All of these samples and formulas are great, you say, but how about a performance benchmark? Well, I’m glad you asked because we have a 40 core machine at our disposal, so lets see if we can make it break a sweat.
In this synthetic benchmark we use the same input image (667x1000 px) and output three different thumbnail sizes: 100x100, 640x480, 1024x768. The output is cropped and then down-sampled (or up-sampled as is the case with the third output size).
Adding the adaptive watermark increases the minimum by 2.3ms and decreases throughput by about 14%. However even at 572.7 thumbnails per second our 99th percentile with the watermark is less than 140ms.
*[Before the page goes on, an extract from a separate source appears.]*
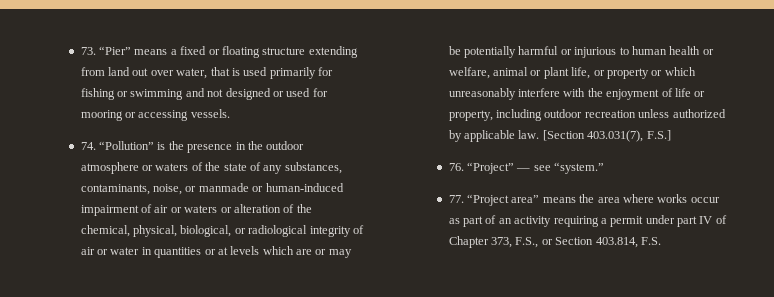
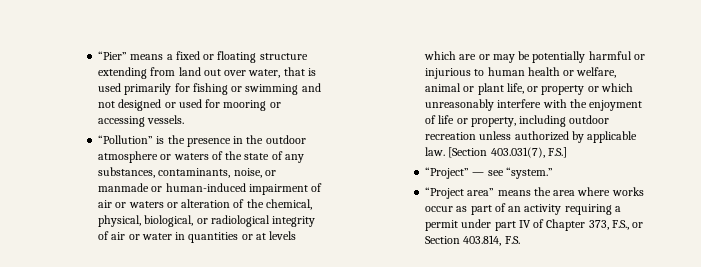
[80,47,96,55] 73. -> (98, 55) none
[80,142,96,150] 74. -> (185, 119) none
[448,163,464,171] 76. -> (567, 152) none
[448,195,464,203] 77. -> (553, 173) none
You still might be skeptical since this is just a synthetic benchmark… How does this system behave in the real world? The service has been operating in production for quite some time now and generating a wide range of thumbnails (note that not all images get watermarks). Over a 2 week period we hit 94ms (75th percentile) and 280ms (95th percentile).
tl; dr (aka the summary)
At Creative Market we use an adaptive watermarking technique that gets applied to images on the fly. Our infrastructure allows us to quickly change any resizing or watermarking parameter and see the results in near-realtime (there is no need to batch-resize all of our images). Our adaptive technique adjusts the watermark blend based on the brightness of the image beneath to give higher contrast where needed.
We use a standalone service written in C++ and Go to achieve tight performance requirements. In synthetic benchmarks we achieve sub 140ms times in the 99th percentile at 572 image resizes / sec (this includes loading the image from disk and generating the final JPG). The full system also performs well in production where we serve a wide range of image sizes and settings (not all have watermarks) at 280ms (95th percentile).